#### WHAT TO DO:
Output every record exactly, apart from its images.

#### Source texts of formatted documents:
━━━━━━━━━━━━━━━━━━━━━━━━━━━━━━

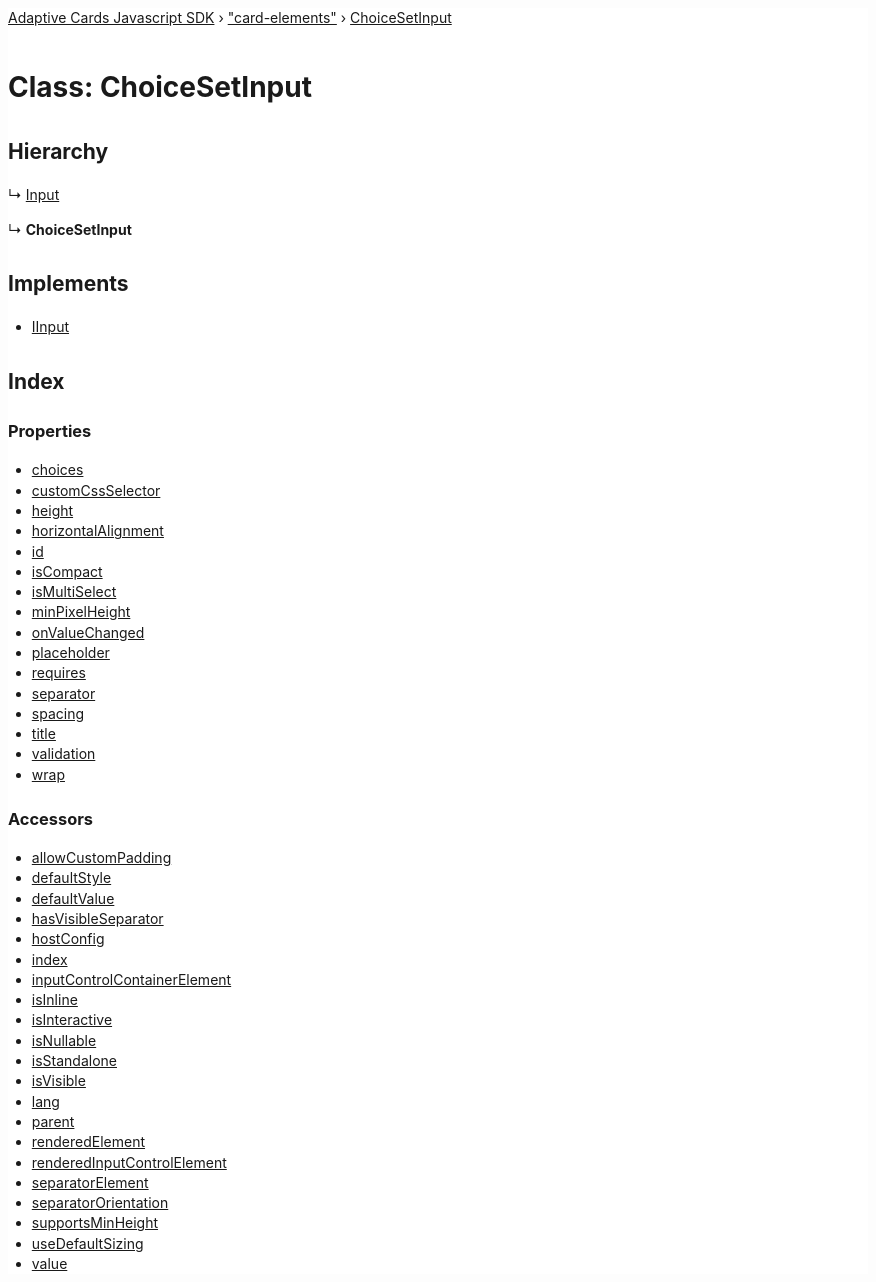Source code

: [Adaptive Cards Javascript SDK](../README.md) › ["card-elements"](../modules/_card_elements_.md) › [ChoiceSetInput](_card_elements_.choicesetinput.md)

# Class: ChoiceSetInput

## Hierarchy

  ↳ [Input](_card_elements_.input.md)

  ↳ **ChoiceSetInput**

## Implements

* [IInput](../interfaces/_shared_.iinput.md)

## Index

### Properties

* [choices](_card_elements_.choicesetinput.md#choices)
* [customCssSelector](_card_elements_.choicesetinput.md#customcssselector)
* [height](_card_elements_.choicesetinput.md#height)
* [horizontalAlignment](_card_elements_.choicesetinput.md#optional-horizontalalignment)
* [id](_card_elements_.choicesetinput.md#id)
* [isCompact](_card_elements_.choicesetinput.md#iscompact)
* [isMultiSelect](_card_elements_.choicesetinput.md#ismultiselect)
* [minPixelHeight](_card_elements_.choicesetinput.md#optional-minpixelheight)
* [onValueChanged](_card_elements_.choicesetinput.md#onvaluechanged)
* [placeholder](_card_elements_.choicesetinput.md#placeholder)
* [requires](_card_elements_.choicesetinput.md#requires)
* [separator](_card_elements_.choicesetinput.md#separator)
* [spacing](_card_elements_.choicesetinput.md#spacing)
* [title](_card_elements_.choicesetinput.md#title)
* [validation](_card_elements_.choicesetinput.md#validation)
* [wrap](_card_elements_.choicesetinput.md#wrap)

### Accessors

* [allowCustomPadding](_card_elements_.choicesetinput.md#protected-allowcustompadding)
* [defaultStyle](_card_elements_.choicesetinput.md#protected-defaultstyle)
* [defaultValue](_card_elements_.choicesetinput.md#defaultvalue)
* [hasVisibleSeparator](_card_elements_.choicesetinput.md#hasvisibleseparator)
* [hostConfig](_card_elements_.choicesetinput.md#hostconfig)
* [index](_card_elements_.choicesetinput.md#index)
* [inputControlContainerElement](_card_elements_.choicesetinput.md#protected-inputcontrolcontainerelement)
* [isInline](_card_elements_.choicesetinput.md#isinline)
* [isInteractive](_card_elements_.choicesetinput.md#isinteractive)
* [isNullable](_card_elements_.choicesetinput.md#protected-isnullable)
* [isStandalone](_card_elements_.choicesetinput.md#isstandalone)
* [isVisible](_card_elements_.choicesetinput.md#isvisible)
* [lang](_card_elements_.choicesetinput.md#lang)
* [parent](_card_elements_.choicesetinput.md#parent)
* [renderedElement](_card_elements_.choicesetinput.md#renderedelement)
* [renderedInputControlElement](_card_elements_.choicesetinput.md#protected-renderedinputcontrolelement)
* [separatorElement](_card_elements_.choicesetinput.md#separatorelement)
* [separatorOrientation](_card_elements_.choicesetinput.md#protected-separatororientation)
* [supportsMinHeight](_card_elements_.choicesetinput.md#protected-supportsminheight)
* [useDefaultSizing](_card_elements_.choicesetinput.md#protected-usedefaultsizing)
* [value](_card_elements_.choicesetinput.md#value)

━━━━━━━━━━━━━━━━━━━━━━━━━━━━━━

#### OUTPUT FOR THIS TASK:
Source code

: [Adaptive Cards Javascript SDK](../README.md) › ["card-elements"](../modules/_card_elements_.md) › [ChoiceSetInput](_card_elements_.choicesetinput.md)

# Class: ChoiceSetInput

## Hierarchy

  ↳ [Input](_card_elements_.input.md)

  ↳ **ChoiceSetInput**

## Implements

* [IInput](../interfaces/_shared_.iinput.md)

## Index

### Properties

* [choices](_card_elements_.choicesetinput.md#choices)
* [customCssSelector](_card_elements_.choicesetinput.md#customcssselector)
* [height](_card_elements_.choicesetinput.md#height)
* [horizontalAlignment](_card_elements_.choicesetinput.md#optional-horizontalalignment)
* [id](_card_elements_.choicesetinput.md#id)
* [isCompact](_card_elements_.choicesetinput.md#iscompact)
* [isMultiSelect](_card_elements_.choicesetinput.md#ismultiselect)
* [minPixelHeight](_card_elements_.choicesetinput.md#optional-minpixelheight)
* [onValueChanged](_card_elements_.choicesetinput.md#onvaluechanged)
* [placeholder](_card_elements_.choicesetinput.md#placeholder)
* [requires](_card_elements_.choicesetinput.md#requires)
* [separator](_card_elements_.choicesetinput.md#separator)
* [spacing](_card_elements_.choicesetinput.md#spacing)
* [title](_card_elements_.choicesetinput.md#title)
* [validation](_card_elements_.choicesetinput.md#validation)
* [wrap](_card_elements_.choicesetinput.md#wrap)

### Accessors

* [allowCustomPadding](_card_elements_.choicesetinput.md#protected-allowcustompadding)
* [defaultStyle](_card_elements_.choicesetinput.md#protected-defaultstyle)
* [defaultValue](_card_elements_.choicesetinput.md#defaultvalue)
* [hasVisibleSeparator](_card_elements_.choicesetinput.md#hasvisibleseparator)
* [hostConfig](_card_elements_.choicesetinput.md#hostconfig)
* [index](_card_elements_.choicesetinput.md#index)
* [inputControlContainerElement](_card_elements_.choicesetinput.md#protected-inputcontrolcontainerelement)
* [isInline](_card_elements_.choicesetinput.md#isinline)
* [isInteractive](_card_elements_.choicesetinput.md#isinteractive)
* [isNullable](_card_elements_.choicesetinput.md#protected-isnullable)
* [isStandalone](_card_elements_.choicesetinput.md#isstandalone)
* [isVisible](_card_elements_.choicesetinput.md#isvisible)
* [lang](_card_elements_.choicesetinput.md#lang)
* [parent](_card_elements_.choicesetinput.md#parent)
* [renderedElement](_card_elements_.choicesetinput.md#renderedelement)
* [renderedInputControlElement](_card_elements_.choicesetinput.md#protected-renderedinputcontrolelement)
* [separatorElement](_card_elements_.choicesetinput.md#separatorelement)
* [separatorOrientation](_card_elements_.choicesetinput.md#protected-separatororientation)
* [supportsMinHeight](_card_elements_.choicesetinput.md#protected-supportsminheight)
* [useDefaultSizing](_card_elements_.choicesetinput.md#protected-usedefaultsizing)
* [value](_card_elements_.choicesetinput.md#value)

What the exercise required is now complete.